I've been allowing myself to feel overwhelmed recently, getting completely caught up in school and feeling like a total failure when my efforts don't translate to favorable results.  I've been frustrated with friendships, experiencing insecurity when it seems like people are too busy or have moved on to other friends.

So I've been overwhelmed; frustrated.  I've been tired.  Self-pitying.

And then it hit me yesterday.  I've been trying really hard to have something to boast in.  Attaching my worth to school or friendships, hoping that through them I would find value.  I'd find something to feel good about.

It doesn't feel like boasting when things aren't going your way.  It feels like rock-bottom.  But the truth is, if I had been doing well in these areas of my life, what would be coming through in my attitude would be pride.  Both self-deprecation and pride stem from a heart that desires to boast in its own value, achievements, etc.  And both are futile.  Both lead to emptiness, disappointment, a wrong view of self, and a wrong view of God.

Boasting is "that of which one glories or can glory".  Here's the beautiful truth I was reminded of yesterday: I have nothing of my own to glory in.  All boasting ought to be for the One who is infinitely glorious and who ALONE is worthy.  He has given us everything in Christ.  ALL glory is due to His name.  So let the one who boasts, boast in the Lord!
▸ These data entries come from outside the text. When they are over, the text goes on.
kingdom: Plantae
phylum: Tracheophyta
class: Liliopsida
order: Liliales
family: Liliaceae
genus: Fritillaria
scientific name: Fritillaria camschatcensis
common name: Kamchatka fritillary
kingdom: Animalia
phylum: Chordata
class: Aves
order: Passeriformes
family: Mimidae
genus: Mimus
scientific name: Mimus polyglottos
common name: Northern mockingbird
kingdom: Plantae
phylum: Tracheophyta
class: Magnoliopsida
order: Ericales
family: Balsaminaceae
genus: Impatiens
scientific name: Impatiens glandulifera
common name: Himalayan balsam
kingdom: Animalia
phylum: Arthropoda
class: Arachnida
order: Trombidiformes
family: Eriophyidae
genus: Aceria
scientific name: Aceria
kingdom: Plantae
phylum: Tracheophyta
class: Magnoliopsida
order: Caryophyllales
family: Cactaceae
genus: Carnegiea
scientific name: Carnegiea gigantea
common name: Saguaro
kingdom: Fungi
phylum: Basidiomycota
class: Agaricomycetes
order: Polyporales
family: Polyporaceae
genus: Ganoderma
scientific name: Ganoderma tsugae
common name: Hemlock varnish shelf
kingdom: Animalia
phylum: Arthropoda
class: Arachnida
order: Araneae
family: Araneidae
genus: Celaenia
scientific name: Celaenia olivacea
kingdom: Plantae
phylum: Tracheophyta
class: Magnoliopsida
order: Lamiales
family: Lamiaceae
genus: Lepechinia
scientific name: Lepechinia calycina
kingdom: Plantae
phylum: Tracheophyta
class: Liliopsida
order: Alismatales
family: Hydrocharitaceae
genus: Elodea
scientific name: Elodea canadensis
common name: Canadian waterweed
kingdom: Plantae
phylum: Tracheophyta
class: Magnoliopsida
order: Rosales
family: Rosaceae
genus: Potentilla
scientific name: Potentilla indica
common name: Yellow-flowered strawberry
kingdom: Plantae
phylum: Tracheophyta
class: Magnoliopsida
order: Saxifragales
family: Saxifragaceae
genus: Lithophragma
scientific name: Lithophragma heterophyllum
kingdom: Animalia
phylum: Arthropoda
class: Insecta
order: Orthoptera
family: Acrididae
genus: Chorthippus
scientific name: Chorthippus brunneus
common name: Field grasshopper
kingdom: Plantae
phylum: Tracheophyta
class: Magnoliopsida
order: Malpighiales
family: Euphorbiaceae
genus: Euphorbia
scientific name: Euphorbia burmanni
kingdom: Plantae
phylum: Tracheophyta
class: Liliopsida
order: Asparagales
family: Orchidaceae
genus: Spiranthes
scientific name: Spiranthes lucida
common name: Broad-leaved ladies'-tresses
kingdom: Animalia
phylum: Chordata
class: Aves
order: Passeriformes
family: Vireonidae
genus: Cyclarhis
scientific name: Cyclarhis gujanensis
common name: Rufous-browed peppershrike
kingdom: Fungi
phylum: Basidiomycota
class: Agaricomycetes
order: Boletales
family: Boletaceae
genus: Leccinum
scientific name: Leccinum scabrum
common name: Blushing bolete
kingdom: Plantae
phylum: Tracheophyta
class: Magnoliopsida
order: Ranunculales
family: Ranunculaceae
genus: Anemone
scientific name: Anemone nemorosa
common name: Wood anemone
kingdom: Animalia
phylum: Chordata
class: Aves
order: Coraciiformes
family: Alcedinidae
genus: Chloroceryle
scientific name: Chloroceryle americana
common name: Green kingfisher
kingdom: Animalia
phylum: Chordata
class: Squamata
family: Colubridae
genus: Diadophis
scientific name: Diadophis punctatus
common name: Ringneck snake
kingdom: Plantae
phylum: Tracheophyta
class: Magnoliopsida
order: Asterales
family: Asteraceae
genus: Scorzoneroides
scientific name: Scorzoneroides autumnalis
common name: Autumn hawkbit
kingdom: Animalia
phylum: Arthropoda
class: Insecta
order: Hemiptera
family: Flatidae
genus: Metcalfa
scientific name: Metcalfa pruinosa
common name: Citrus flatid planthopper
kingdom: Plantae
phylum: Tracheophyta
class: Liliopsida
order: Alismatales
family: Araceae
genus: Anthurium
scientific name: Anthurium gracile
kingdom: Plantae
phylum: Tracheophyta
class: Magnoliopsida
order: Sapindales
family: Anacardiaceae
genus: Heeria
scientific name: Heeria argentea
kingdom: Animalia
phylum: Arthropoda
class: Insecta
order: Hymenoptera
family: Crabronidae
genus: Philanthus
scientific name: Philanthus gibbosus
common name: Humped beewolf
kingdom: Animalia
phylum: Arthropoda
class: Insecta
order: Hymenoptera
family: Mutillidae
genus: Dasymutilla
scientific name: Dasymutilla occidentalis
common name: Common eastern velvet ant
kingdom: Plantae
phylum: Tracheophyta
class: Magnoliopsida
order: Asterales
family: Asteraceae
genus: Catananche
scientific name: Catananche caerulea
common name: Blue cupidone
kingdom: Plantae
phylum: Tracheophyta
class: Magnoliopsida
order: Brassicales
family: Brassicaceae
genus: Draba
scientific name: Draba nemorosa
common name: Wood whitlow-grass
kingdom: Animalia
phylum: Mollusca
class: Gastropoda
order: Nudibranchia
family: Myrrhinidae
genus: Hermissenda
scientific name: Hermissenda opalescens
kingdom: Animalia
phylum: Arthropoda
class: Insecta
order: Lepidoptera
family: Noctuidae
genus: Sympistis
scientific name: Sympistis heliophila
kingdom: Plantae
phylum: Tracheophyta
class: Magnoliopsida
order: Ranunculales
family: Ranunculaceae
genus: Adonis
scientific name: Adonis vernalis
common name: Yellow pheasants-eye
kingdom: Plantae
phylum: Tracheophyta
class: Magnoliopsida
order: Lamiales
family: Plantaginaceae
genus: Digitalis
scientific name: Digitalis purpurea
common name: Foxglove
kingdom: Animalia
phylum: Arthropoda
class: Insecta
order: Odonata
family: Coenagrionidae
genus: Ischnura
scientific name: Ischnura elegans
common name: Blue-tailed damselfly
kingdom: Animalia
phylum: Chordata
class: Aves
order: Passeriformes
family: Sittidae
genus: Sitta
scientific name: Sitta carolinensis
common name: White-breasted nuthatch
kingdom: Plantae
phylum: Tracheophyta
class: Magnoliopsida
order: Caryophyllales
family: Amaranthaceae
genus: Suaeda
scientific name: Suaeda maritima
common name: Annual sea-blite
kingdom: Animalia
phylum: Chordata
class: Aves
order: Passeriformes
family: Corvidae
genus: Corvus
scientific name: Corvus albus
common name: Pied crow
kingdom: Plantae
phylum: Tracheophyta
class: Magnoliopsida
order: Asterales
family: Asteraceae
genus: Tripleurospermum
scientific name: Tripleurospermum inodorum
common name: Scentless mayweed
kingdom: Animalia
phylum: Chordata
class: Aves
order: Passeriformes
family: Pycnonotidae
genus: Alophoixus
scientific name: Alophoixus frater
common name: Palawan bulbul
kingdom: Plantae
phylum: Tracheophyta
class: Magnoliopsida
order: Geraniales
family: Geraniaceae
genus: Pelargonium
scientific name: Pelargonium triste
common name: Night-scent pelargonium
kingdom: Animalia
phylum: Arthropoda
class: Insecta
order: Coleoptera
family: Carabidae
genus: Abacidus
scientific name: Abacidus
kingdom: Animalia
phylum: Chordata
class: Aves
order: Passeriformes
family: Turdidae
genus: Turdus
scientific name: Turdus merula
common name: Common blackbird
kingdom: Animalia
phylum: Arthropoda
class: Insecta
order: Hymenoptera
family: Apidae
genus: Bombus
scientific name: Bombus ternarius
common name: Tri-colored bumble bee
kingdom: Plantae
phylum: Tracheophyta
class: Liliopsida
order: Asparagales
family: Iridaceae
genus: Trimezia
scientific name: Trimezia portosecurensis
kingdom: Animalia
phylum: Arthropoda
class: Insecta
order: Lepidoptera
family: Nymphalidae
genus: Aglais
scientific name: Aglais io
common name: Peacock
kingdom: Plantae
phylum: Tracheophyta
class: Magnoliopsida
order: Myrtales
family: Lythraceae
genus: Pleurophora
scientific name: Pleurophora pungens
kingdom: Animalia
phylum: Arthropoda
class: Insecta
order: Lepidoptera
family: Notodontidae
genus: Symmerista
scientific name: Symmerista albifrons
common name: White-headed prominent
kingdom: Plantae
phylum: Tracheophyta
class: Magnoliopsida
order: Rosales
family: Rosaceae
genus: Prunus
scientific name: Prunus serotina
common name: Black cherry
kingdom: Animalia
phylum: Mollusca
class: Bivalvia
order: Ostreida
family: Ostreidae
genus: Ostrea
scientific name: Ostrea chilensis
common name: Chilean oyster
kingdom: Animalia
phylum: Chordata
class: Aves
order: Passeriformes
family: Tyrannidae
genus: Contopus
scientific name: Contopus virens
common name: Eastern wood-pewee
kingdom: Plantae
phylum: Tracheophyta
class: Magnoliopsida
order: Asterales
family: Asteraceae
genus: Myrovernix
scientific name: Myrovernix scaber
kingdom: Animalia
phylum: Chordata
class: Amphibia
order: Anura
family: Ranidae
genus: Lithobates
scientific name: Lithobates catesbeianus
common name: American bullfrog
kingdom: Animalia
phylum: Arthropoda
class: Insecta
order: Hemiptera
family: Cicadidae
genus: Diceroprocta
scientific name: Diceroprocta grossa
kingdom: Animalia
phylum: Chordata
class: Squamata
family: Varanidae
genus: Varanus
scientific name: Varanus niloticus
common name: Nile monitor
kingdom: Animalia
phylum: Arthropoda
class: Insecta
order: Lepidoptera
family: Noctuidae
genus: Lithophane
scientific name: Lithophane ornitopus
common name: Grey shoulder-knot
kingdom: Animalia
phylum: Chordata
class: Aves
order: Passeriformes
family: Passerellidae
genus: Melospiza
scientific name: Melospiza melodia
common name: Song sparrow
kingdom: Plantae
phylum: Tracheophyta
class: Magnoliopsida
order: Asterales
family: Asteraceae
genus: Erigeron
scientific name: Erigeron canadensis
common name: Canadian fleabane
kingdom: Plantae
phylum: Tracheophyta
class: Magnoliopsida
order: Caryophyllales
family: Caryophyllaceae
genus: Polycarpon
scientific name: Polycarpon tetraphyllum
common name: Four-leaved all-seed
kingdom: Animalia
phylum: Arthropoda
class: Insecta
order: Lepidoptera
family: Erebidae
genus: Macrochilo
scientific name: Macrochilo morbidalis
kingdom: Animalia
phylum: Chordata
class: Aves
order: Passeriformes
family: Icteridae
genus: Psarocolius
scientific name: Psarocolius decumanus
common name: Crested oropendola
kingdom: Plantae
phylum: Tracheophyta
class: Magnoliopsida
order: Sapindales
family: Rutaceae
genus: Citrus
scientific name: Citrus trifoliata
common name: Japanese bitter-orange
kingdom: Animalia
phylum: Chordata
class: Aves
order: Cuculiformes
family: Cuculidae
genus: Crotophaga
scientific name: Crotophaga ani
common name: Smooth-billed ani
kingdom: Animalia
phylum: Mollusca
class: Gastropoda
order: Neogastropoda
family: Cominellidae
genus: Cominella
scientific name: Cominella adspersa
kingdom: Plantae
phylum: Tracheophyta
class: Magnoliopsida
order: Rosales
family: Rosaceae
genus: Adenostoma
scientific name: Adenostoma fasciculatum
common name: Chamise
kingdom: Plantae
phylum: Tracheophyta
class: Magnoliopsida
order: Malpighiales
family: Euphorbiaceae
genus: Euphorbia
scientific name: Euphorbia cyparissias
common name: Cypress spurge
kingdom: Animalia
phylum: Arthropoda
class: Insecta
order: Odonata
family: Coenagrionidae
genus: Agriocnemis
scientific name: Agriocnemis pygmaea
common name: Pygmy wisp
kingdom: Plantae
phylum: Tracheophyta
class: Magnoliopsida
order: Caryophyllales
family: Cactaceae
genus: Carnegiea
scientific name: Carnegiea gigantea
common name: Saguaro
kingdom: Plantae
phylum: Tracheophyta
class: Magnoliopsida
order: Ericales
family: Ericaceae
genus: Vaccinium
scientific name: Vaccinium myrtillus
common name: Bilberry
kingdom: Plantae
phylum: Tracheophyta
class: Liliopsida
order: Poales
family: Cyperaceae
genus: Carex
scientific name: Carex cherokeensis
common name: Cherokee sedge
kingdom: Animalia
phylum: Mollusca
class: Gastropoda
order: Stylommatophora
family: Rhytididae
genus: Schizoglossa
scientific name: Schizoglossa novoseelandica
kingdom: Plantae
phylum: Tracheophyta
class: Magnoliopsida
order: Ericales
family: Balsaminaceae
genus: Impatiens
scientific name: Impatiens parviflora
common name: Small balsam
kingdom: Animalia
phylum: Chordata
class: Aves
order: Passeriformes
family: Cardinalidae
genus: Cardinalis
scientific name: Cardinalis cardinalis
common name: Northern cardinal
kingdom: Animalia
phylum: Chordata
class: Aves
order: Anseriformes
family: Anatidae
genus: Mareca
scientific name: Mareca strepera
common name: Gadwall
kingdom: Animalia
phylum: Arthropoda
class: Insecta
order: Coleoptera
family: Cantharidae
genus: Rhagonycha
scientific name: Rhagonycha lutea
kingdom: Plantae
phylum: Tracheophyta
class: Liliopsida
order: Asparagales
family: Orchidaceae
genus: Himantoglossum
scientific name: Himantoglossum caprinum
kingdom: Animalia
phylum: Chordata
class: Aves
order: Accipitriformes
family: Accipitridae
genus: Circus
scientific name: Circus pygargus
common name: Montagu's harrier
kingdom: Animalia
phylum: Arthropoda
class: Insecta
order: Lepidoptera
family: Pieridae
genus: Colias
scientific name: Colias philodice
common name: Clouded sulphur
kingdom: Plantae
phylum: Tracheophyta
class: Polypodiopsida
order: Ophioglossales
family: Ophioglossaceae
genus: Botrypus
"For consider your calling, brothers: not many of you were wise according to worldly standards, not many were powerful, not many were of noble birth. But God chose what is foolish in the world to shame the wise; God chose what is weak in the world to shame the strong; God chose what is low and despised in the world, even things that are not, to bring to nothing things that are, so that no human being might boast in the presence of God. And because of him you are in Christ Jesus, who became to us wisdom from God, righteousness and sanctification and redemption, so that, as it is written, “Let the one who boasts, boast in the Lord.”

(1 Corinthians 1:26-31 ESV)

Wednesday, March 14, 2012

growing pains.

For the past few months, I have been experiencing growing pains.

I'm not talking about the physical sense of the term; my body doesn't ache as my muscles are stretching and growing.  In fact, I think my last growth spurt happened in middle school.

What I am, however, referring to I think is a very accurate description of how I've been thinking/feeling recently.

It's interesting-- I've been noticing that the longer a person walks with Christ, the more sinfulness in them is revealed.  I am more aware of my sin this year than I ever have been, and yet I know that even now I don't fully comprehend the depths of that sinfulness.

The word sanctification has been on my mind as of late.  To sanctify is "to make holy".  After a person has been justified by repenting and believing Christ's death and resurrection, they are saved from the penalty of sin.  Christ's righteousness is on them and the Father sees them as holy.  However, sin is still present in our lives until we stand before God in heaven.  Therefore, sanctification is the process by which we walk with God, seek him, love him, praise him, and learn to delight in obedience to him.

When you put it in those terms, it is easy to romanticize.  I've been guilty of rationalizing that if life with Christ isn't great and wonderful, it isn't worth the effort.  But the truth is, growing pains are often (if not always) part of the process.  I have to be broken of sin and self over and over and over again before I can see God's goodness, before I can delight in his presence.  Before he can change me into his likeness.

As I said before, so much of my sinful nature has been revealed to me recently.  It's overwhelming.  It's convicting.  It's hard.  But if that is what it takes to draw me nearer to my God, (and it IS), then growing pains are worthwhile.  Stretching is required, but growing comes as a result.  That is something to rejoice in.


"What then? Are we to sin because we are not under law but under grace? By no means! Do you not know that if you present yourselves to anyone as obedient slaves, you are slaves of the one whom you obey, either of sin, which leads to death, or of obedience, which leads to righteousness? But thanks be to God, that you who were once slaves of sin have become obedient from the heart to the standard of teaching to which you were committed, and, having been set free from sin, have become slaves of righteousness. I am speaking in human terms, because of your natural limitations. For just as you once presented your members as slaves to impurity and to lawlessness leading to more lawlessness, so now present your members as slaves to righteousness leading to sanctification.
For when you were slaves of sin, you were free in regard to righteousness. But what fruit were you getting at that time from the things of which you are now ashamed? For the end of those things is death. But now that you have been set free from sin and have become slaves of God, the fruit you get leads to sanctification and its end, eternal life. For the wages of sin is death, but the free gift of God is eternal life in Christ Jesus our Lord."